例えば、おソノさんが泊まる場所をキキに提供してくれたことなどは最も分かりやすい例だと思います。旅人にとって、泊まる場所を確保することは死活問題で、だからこそ、おソノさんのような形で泊まる場所を提供してくれる人はとてつもなく有難い存在です。神々はおソノさんの家にキキを住ませることを元々狙ってキキとおソノさんが出会うことを導いています。

他にも例えば、キキが飛べなくなり絵描きの子の家に泊まった時、絵描きの子はスランプからどのように抜け出すのかをキキに教える場面がありますが、そのアドバイスは非常に的確です。キキは自分が飛べなくなってしまったことで「焦り」や「不安」を抱きがちなのに対して、絵描きの子のアドバイスは「元気」を取り戻す上で必要なアドバイスをしているからです。このような形で、「光の気持ち」を抱く良い人々は本人が意識しなくとも、相手に適切なアドバイスをすることを神々から支えられることが多いです。

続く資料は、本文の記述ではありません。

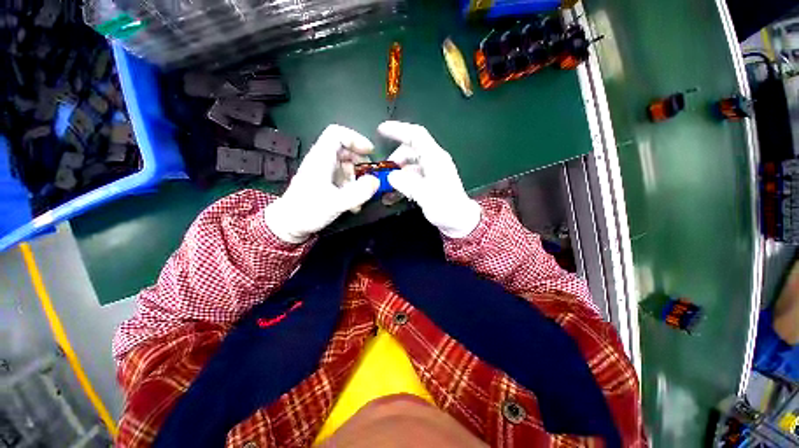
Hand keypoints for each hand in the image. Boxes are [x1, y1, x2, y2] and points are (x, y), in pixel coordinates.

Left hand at [264, 125, 379, 242]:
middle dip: (360, 163)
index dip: (355, 139)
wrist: (289, 225)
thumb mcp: (336, 203)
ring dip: (356, 179)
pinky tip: (354, 203)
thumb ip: (358, 192)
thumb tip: (376, 181)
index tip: (370, 153)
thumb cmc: (308, 211)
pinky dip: (351, 187)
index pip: (337, 134)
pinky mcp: (324, 183)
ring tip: (360, 197)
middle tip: (369, 178)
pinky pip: (342, 178)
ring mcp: (322, 172)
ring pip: (345, 165)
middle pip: (344, 150)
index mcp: (321, 158)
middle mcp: (321, 161)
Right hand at [379, 121, 480, 237]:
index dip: (399, 130)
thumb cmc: (446, 208)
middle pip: (410, 150)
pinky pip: (412, 177)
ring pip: (410, 165)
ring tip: (387, 188)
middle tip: (385, 173)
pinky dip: (402, 183)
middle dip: (395, 159)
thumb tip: (391, 176)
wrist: (460, 222)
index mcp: (435, 158)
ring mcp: (431, 172)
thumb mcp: (426, 196)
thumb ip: (408, 184)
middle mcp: (434, 161)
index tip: (381, 130)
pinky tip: (393, 196)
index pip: (416, 136)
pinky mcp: (429, 183)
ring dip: (397, 173)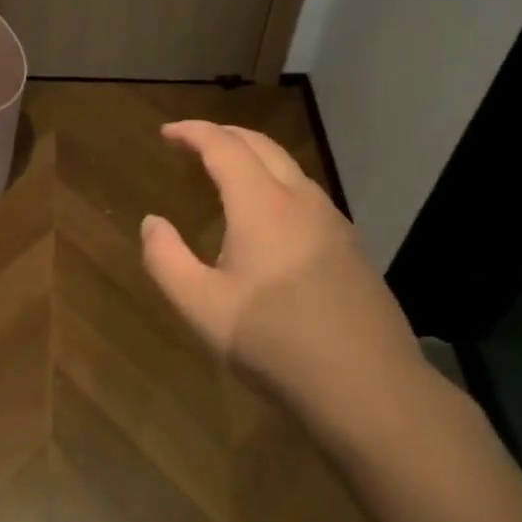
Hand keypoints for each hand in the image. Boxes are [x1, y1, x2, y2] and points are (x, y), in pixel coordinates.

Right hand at [139, 120, 432, 448]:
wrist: (369, 388)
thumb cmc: (274, 342)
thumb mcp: (200, 306)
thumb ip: (165, 258)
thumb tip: (152, 222)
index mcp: (261, 205)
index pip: (223, 146)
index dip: (192, 132)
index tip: (166, 133)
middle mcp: (300, 200)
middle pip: (260, 145)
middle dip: (223, 135)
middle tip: (191, 142)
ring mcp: (333, 222)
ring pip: (289, 168)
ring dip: (252, 157)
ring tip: (225, 173)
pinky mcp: (351, 248)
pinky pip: (306, 195)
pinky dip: (275, 183)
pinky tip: (268, 218)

旅をしている時、私もキキのように様々な良い人々に支えられ続けてきましたし、今はその当時のことを分析できる立場の人間になったからこそ、キキの周りの人々がキキを支える構造の深い意味がよく分かります。

こういったことが分かれば分かる程、旅をしている時に現地で良い人々と関わることが如何に大事で、旅人を迎い入れる時に良い「気持ち」を抱くことが如何に大事なのかも分かってきます。

旅をしている時だけではなく、神々は良い人々を通して我々を支えています。こういった構造が分かると、自分がどのように神々に支えられているのかも分かるようになるので、良い形で神々に感謝することができるようになります。

神々が人間にどのように関与しているのかが見失われている現代において、こういう構造を理解することはとても大事です。何故ならば、こういう構造を理解することが、人間が神々と共に生きていくことを促していくからです。

その答えはとても簡単で、「愛」を抱いて生きていれば、自ずと神々と共に生きていくことになる、ということです。こういったことがわかってくると、「愛」の持つ価値もより深く分かるようになります。

 

【最後に】

このページでは、キキの抱いている「気持ち」に関する説明と、旅に関する重要な点だけを説明しました。この二つの要素が『魔女の宅急便』において、最重要な要素だからこそ、このページで説明した形です。ただ、『魔女の宅急便』は他にも様々な重要な要素があり、それは別のページで解説させて下さい。

このページを通して、「光の気持ち(愛)」を抱いて生きていくことが如何に大事なのか、正しい旅というものが如何に大事なのかを分かって頂けると幸いです。そういうことを踏まえて、『魔女の宅急便』を理解して初めて、我々は多くの恩恵を『魔女の宅急便』から受け取ることができますし、より良い形で人生を生きることができるようになるからです。